[OpenAFS] Suspect AFS bottlenecks on a web server

Derrick Brashear shadow@gmail.com
Wed, 18 Nov 2009 19:46:14 -0500


deploy 1.4.10 and that's worth poking

Derrick


On Nov 18, 2009, at 6:51 PM, Jason Edgecombe <jason@rampaginggeek.com>  
wrote:

> Nate Gordon wrote:
>> On Tue, Nov 17, 2009 at 6:25 PM, Jason Edgecombe <jason@rampaginggeek.com 
>> >wrote:
>>
>>
>>> Derrick Brashear wrote:
>>>
>>>
>>>> On Tue, Nov 17, 2009 at 5:09 PM, Jason Edgecombe
>>>> <jason@rampaginggeek.com> wrote:
>>>>
>>>>
>>>>
>>>>> Hi Everyone,
>>>>>
>>>>> Our webserver has been brought to a crawl many times over the  
>>>>> last few
>>>>> weeks. I suspect it's an AFS bottleneck somewhere. I appreciate  
>>>>> any help
>>>>> I can get.
>>>>>
>>>>> The web server runs solaris 9 w/openafs 1.4.1.
>>>>>
>>>>>
>>>>>
>>>> is that correct?
>>>>
>>>> that's not even worth debugging. lots of things have been fixed  
>>>> since
>>>> then, this could be something new or one of a dozen things already
>>>> fixed.
>>>>
>>>>
>>> Yes, 1.4.1 is correct.
>>> I'm wondering if increasing the number of daemons would help. The  
>>> afsd man
>>> page mentions that more than 5 or six daemons isn't helpful. I  
>>> suspect that
>>> the number of apache daemons (75) is overwhelming the number of afsd
>>> threads/daemons (5).
>>>
>>> https://lists.openafs.org/mailman/listinfo/openafs-info
>>>
>>>
>>
>> As someone who also runs AFS as the backend to a webserver, I can  
>> understand
>> your problems.  My problems stem more specifically from PHP on AFS  
>> and that
>> PHP the language feels it is necessary to perform lots and lots of  
>> trivial
>> stat operations.  I have theorized that there are some global  
>> locking issues
>> floating around the internals of the kernel module that cause  
>> problems on
>> multithreaded systems under high load.  Unfortunately I'm a web  
>> geek and
>> less of a kernel programmer, so I have had limited success in  
>> tracking down
>> and fixing the problem.  Unfortunately I don't think daemons will be
>> terribly useful.  My understanding is that they aren't used in  
>> local cache
>> operations, and only used for remote operations when things are  
>> getting
>> behind.  I'm currently running 6 daemons for 500 apache threads.
>>
>> I would also echo Derrick's comment on the age of the version you are
>> using.  I have noticed some significant improvements as the 1.4  
>> branch has
>> gone on.
>>
>>
> Thanks for the info about the daemons.
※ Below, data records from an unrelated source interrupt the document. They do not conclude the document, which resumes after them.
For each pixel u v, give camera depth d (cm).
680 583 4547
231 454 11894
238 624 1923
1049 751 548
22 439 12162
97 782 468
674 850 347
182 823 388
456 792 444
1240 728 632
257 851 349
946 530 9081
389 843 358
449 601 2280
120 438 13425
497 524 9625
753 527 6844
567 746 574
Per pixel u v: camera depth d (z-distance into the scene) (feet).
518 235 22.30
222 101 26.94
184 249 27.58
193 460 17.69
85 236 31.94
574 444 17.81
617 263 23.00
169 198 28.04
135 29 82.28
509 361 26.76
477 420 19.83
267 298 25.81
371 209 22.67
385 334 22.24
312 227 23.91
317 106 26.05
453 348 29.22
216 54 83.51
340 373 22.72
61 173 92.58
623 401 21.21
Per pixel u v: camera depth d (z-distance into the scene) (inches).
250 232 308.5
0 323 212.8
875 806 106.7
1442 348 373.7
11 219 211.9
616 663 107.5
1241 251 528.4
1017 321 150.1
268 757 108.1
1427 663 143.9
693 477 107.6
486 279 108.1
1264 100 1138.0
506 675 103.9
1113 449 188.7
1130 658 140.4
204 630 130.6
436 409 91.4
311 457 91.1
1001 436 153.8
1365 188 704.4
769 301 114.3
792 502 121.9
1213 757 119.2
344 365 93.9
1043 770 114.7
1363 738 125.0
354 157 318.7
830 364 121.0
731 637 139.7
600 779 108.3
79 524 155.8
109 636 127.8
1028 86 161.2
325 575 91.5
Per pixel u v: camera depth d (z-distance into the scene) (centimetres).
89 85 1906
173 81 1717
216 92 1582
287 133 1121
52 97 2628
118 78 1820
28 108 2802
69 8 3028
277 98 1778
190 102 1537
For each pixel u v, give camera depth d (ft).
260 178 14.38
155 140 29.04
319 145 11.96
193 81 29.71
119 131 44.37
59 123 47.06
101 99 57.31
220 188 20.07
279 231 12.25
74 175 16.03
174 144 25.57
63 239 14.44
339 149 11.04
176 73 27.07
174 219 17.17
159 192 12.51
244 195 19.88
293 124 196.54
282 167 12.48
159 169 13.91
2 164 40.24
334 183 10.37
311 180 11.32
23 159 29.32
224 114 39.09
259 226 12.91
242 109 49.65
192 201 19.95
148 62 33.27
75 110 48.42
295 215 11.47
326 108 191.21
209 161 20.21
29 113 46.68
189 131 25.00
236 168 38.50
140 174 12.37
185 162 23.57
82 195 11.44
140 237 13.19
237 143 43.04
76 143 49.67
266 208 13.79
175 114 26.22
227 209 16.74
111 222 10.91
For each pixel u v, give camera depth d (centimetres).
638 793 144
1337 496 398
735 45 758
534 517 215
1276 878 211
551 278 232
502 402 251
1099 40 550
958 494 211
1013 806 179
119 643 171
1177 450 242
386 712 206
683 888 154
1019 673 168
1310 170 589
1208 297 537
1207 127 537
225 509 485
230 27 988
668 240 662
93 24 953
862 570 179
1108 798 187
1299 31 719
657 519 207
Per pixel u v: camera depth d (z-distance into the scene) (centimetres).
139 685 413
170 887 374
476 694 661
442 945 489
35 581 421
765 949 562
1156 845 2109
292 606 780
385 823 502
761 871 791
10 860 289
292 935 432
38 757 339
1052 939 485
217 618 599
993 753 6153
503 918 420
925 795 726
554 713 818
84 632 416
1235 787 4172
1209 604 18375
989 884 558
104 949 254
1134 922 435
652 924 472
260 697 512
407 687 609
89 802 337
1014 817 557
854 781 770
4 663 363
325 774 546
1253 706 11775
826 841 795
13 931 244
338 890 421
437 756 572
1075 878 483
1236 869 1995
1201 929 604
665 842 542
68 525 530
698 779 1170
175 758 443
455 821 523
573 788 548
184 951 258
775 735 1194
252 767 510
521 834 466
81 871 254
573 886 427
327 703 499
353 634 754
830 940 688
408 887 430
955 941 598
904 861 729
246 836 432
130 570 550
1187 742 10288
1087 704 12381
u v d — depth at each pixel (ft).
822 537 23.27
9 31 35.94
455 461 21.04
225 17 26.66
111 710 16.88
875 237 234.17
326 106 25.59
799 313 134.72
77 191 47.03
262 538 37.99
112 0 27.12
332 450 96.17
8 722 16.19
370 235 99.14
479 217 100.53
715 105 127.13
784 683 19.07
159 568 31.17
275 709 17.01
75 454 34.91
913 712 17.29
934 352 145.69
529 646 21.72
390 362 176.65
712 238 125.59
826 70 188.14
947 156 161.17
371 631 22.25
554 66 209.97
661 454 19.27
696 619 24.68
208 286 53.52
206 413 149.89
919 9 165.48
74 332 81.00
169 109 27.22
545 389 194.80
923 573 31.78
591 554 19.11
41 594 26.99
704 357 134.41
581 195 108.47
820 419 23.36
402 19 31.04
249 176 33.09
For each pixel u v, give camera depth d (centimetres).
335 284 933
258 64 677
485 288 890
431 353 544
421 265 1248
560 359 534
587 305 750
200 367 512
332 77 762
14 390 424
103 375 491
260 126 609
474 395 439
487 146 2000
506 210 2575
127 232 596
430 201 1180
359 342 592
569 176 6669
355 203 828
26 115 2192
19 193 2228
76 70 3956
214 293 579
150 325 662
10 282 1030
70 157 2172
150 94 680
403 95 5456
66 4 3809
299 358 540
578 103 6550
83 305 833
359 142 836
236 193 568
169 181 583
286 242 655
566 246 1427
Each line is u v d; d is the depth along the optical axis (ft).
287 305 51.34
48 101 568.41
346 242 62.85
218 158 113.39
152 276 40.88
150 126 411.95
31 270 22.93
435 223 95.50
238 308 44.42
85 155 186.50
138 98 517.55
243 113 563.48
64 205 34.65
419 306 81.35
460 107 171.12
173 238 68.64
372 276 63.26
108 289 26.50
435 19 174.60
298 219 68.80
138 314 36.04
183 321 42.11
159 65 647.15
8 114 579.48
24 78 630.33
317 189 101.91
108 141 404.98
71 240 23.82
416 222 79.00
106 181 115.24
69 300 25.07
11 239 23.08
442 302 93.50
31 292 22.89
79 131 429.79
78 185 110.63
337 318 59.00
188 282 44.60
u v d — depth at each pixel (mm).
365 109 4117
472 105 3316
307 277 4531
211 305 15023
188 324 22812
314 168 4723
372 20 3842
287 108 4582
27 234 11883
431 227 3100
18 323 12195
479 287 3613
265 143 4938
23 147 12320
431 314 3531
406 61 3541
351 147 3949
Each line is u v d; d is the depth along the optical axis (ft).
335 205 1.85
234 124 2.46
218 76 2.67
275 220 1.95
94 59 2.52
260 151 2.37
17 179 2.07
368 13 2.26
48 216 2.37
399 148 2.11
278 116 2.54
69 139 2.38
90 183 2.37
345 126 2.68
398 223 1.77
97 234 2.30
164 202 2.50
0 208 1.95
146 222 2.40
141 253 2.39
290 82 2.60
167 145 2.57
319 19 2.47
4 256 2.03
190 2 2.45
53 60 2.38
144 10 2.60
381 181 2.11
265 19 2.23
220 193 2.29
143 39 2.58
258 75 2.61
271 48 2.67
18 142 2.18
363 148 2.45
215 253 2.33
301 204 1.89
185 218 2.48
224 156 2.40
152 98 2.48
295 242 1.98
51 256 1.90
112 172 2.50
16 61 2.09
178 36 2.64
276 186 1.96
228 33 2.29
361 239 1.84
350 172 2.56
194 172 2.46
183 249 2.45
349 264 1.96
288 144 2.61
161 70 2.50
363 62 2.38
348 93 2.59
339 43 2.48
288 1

We have lots of sites running  
> Joomla and PHP. I noticed a 5% vcache miss rate compared to a 1%  
> dcache miss rate on our web server. That corroborates your statement  
> about stat calls.
>
> Derrick, I have 1.4.10 with the STABLE14-background-fsync- 
> consistency-issues patch already compiled and ready to deploy. Would  
> that be new enough to consider debugging?
>
> I'm planning on upgrading our web server to 1.4.10 in December.
>
> Jason